Consigne: Dans le texte sur la microvoiture Isetta, relevez chacun des surnoms donnés à ce véhicule et précisez le pays où il est employé.

Texte de l'exercice:
Un coup d’œil sous le capot d’un des symboles du miracle économique ouest-allemand des années 1950 ; ou, L’histoire multiforme et multinationale de la microvoiture Isetta, partie 2
Buongiorne, amico lettore, buongiorno e benvenuti a questa seconda e ultima parte del nostro articolo su un uovo italiano su ruote, l’Iso Isetta.
Vous vous souviendrez que cette microvoiture italienne est principalement produite en Allemagne de l’Ouest. Cela étant dit (tapé?), ce pays n’est le seul où s’installe une chaîne d’assemblage, ce qui explique en partie les nombreux surnoms donnés à la Isetta :
en Allemagne de l’Ouest, rollende Ei (œuf qui roule);
en Argentine, ratón alemán (souris allemande);
au Brésil, bola de futebol de fenemê (ballon de soccer de la FNM);
au Chili, huevito (petit œuf); et
en France, pot de yaourt (pot de yogourt).
À titre d’information, la Fábrica Nacional de Motores (FNM) est une société d’état brésilienne fondée en 1942 qui fabrique des automobiles et camions. La dite société met fin à ses activités dans ce domaine à une date indéterminée au cours des années 1970 ou 1980.
Commençons dès maintenant notre survol des endroits autres que l’Allemagne de l’Ouest où des Isetta sont fabriquées sous licence.
Iso Autoveicoli Società per Azioni, la firme italienne qui met initialement la Isetta sur le marché, vend une licence de production de sa microvoiture à une firme espagnole créée à cet effet. Iso Motor Italia Sociedad anónima produit, ou assemble, environ 1 000 Isetta entre 1953 et 1959. Certains de ces véhicules peuvent, je répète peuvent, avoir 3 roues et non 4.
Toujours en 1953, Iso Autoveicoli vend une autre licence de production de sa microvoiture à une firme française apparemment créée à cet effet. L’achat et l’installation d’un outillage de production tout neuf ayant pris un certain temps, VELAM (Société anonyme?), un acronyme signifiant VÉhicule Léger À Moteur, n’entame la production d’une Isetta modifiée qu’en 1955. En dépit d’un réseau d’environ 150 concessionnaires un peu partout en France, la VELAM Isetta se vend mal. Elle est en effet jugée bruyante. Pis encore, elle coûte un tantinet trop cher.
VELAM tente de mousser ses ventes en lançant une Isetta décapotable en 1957. Le consommateur français n’est malheureusement pas intéressé. Divers records établis en autodrome ne l’intéressent pas davantage. Même la VELAM Écrin, une version de luxe de la microvoiture lancée en 1957, laisse le consommateur français largement indifférent. La dernière microvoiture produite par VELAM sort des ateliers en 1958.
Personne ne semble connaître le nombre exact de véhicules produits par la firme française. Les chiffres varient entre 4 000 et 7 100 Isetta / Écrin.

Données répertoriées:

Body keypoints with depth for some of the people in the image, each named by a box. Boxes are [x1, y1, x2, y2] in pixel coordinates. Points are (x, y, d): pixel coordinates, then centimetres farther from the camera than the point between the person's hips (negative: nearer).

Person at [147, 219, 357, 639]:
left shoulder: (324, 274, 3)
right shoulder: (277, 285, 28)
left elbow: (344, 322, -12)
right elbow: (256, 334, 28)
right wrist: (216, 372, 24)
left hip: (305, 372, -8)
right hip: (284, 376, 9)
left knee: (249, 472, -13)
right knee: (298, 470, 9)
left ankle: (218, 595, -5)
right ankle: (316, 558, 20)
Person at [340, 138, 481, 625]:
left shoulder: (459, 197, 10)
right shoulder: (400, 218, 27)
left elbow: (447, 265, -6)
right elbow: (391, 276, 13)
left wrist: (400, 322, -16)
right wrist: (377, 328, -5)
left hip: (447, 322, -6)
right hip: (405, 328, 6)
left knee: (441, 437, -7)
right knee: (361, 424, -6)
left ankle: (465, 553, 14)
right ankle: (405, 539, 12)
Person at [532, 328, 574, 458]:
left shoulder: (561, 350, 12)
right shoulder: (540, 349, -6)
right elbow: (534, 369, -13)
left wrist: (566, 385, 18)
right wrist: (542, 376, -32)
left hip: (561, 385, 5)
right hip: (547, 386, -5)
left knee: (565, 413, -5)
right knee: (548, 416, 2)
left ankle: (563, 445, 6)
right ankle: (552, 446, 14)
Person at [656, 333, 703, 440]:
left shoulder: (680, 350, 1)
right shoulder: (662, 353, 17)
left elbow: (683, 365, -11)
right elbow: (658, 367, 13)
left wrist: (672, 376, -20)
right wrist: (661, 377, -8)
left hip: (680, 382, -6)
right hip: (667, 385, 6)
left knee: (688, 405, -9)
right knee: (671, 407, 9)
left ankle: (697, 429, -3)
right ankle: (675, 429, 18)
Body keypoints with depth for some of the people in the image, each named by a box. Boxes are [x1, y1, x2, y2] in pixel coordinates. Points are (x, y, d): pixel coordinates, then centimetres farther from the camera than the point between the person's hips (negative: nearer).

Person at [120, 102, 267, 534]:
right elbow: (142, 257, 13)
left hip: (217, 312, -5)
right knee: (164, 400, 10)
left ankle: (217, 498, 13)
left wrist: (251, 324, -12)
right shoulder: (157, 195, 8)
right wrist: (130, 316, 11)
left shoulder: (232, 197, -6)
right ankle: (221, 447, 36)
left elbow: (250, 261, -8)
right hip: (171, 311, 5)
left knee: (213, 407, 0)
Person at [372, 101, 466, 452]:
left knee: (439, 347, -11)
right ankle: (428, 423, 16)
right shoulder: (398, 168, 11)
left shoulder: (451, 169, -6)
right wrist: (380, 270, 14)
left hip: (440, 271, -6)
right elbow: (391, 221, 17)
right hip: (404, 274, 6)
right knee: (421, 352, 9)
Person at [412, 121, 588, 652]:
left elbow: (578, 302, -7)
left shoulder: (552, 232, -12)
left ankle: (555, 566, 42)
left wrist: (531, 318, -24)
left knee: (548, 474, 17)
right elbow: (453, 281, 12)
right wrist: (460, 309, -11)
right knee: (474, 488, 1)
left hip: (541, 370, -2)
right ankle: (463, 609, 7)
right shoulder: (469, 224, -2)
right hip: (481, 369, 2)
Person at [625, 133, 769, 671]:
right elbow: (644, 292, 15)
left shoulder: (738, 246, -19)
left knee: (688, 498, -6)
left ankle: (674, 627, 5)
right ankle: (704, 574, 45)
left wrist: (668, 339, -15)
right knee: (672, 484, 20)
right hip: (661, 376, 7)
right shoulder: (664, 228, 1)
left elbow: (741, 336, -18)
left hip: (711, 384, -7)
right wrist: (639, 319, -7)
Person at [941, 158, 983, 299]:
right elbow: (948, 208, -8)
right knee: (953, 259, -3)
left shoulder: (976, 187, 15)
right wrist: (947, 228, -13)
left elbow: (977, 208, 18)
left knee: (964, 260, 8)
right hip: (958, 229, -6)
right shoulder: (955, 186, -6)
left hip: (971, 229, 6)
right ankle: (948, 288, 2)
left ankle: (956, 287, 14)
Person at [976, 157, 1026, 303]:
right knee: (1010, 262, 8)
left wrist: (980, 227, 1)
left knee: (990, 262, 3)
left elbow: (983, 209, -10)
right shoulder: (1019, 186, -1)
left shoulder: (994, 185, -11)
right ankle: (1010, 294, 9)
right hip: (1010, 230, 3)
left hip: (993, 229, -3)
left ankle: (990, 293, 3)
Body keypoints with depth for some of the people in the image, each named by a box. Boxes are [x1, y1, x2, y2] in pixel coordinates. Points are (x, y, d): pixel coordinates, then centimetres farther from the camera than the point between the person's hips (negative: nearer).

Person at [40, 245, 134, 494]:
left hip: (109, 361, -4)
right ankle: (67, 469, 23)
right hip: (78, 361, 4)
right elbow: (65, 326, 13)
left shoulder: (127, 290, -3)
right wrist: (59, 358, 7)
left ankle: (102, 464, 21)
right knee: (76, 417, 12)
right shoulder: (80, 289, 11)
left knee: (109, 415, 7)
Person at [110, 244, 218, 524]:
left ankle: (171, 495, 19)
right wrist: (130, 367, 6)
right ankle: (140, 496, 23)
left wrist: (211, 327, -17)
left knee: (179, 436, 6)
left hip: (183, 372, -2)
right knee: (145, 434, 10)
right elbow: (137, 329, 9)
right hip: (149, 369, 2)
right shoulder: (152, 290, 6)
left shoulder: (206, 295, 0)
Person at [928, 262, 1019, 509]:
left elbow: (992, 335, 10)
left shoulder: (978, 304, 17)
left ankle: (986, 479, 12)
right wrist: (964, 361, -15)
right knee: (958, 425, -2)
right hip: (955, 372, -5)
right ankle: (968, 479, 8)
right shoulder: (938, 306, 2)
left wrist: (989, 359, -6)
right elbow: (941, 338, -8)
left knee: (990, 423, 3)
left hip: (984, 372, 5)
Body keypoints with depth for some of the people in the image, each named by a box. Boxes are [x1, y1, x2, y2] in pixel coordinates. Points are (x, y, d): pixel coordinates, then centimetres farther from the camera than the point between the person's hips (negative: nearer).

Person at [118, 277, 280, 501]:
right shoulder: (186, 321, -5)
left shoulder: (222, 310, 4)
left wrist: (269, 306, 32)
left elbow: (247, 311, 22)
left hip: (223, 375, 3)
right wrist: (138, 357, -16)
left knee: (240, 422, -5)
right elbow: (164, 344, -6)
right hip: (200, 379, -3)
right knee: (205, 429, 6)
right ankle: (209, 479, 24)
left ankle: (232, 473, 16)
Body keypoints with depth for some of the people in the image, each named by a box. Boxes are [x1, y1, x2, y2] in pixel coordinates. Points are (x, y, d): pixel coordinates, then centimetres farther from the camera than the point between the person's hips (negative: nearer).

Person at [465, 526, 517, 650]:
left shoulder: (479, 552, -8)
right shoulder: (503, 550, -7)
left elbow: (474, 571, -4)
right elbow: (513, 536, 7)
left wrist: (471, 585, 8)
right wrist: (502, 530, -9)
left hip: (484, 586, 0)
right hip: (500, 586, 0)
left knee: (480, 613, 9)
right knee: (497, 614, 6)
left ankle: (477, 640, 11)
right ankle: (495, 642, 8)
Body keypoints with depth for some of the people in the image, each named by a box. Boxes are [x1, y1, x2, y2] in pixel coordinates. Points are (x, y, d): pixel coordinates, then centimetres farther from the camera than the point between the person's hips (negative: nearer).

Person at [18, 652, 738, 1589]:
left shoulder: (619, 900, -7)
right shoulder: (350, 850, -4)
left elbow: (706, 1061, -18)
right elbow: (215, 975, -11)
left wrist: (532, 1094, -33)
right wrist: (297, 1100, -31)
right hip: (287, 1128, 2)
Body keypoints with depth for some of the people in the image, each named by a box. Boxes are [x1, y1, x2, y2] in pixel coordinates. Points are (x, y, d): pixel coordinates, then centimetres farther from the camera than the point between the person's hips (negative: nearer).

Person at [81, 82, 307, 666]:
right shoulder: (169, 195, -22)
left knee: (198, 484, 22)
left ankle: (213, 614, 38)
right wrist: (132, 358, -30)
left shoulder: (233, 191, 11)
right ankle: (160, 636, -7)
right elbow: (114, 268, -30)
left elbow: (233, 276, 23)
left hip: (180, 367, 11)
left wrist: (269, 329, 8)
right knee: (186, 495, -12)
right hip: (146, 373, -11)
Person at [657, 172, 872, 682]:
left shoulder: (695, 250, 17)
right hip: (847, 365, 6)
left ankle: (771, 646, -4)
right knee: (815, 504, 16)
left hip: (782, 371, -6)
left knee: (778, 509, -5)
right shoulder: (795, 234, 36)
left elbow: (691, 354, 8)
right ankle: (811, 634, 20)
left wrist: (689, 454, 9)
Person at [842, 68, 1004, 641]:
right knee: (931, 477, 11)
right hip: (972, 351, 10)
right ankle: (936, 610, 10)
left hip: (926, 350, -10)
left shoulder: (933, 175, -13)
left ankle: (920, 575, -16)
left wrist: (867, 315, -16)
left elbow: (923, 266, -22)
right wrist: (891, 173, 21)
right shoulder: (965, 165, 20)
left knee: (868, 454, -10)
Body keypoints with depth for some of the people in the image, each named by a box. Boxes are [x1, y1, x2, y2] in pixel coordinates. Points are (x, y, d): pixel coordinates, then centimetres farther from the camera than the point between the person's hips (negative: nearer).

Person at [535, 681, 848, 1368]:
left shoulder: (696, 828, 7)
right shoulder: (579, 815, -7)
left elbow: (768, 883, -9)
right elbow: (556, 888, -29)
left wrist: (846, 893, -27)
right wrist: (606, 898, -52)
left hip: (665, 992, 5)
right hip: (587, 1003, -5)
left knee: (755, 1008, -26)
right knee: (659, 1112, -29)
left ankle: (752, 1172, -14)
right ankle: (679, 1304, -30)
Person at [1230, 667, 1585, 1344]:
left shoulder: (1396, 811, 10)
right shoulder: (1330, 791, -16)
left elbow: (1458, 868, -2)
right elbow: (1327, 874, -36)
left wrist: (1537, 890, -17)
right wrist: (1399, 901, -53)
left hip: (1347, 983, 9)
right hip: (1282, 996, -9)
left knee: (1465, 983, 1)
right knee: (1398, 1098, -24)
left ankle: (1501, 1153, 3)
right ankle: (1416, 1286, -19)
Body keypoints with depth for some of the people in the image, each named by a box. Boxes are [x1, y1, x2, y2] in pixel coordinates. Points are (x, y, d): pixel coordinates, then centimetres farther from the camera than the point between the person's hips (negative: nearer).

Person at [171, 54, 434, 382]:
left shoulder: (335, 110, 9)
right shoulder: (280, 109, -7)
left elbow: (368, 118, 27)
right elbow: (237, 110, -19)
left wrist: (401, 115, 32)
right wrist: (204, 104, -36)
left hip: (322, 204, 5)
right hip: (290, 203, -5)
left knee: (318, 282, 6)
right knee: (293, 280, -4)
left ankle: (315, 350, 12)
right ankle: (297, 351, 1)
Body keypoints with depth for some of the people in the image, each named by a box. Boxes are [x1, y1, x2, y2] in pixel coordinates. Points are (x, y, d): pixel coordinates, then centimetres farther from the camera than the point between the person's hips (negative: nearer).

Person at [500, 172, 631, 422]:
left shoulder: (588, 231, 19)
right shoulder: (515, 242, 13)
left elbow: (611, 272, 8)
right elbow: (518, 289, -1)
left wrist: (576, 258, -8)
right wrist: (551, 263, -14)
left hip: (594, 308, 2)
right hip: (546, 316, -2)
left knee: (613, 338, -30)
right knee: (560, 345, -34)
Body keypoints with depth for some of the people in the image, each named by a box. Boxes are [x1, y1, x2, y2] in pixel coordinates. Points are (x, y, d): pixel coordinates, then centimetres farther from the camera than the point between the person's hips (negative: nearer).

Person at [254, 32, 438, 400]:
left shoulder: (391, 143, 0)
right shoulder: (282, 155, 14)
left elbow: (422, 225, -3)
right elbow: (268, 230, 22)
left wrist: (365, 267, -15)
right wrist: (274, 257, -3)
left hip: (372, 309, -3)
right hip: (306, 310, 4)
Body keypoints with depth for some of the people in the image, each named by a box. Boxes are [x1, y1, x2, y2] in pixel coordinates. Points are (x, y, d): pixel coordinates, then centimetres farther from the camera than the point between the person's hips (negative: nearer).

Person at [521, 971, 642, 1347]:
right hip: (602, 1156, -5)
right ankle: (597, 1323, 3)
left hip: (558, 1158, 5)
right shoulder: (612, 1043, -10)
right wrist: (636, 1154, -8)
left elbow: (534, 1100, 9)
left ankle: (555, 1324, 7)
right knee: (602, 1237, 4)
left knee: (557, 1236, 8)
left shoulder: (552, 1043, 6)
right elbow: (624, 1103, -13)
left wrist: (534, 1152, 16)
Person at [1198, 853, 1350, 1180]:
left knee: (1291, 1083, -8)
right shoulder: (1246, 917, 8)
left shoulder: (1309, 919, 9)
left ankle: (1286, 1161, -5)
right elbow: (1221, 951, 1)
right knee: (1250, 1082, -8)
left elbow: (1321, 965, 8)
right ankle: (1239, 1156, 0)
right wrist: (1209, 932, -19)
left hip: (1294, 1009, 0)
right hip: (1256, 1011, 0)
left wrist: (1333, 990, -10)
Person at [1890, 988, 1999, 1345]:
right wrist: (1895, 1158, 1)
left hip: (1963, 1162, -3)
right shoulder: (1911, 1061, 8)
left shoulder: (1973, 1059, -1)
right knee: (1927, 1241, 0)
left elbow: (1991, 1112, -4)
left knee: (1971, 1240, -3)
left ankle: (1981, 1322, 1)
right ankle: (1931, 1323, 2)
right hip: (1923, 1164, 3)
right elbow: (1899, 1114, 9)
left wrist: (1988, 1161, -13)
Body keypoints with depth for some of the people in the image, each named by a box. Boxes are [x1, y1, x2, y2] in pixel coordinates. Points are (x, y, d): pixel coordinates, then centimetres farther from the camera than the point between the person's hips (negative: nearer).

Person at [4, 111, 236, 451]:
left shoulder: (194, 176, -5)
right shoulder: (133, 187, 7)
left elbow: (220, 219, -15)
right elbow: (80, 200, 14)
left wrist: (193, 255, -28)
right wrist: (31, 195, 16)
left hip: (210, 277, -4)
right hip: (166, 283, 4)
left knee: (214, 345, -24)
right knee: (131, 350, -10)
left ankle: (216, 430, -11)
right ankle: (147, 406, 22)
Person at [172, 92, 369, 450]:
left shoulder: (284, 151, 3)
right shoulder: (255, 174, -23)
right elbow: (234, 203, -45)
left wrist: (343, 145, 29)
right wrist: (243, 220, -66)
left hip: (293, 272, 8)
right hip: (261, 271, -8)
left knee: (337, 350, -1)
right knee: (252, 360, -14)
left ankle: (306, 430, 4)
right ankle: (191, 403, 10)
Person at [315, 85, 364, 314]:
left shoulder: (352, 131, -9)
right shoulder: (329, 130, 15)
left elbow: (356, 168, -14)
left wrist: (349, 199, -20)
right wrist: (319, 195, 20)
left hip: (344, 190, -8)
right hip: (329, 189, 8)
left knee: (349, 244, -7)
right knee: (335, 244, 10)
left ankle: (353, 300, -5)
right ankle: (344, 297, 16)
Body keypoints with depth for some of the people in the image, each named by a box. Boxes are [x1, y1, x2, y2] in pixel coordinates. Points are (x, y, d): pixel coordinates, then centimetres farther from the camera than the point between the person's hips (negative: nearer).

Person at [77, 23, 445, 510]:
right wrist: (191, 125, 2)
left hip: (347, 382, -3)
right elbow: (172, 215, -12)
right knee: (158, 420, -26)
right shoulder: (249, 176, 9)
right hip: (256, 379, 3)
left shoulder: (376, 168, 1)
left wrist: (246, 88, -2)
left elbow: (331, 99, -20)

Réponse:
- Allemagne de l'Ouest : rollende Ei
- Argentine : ratón alemán
- Brésil : bola de futebol de fenemê
- Chili : huevito
- France : pot de yaourt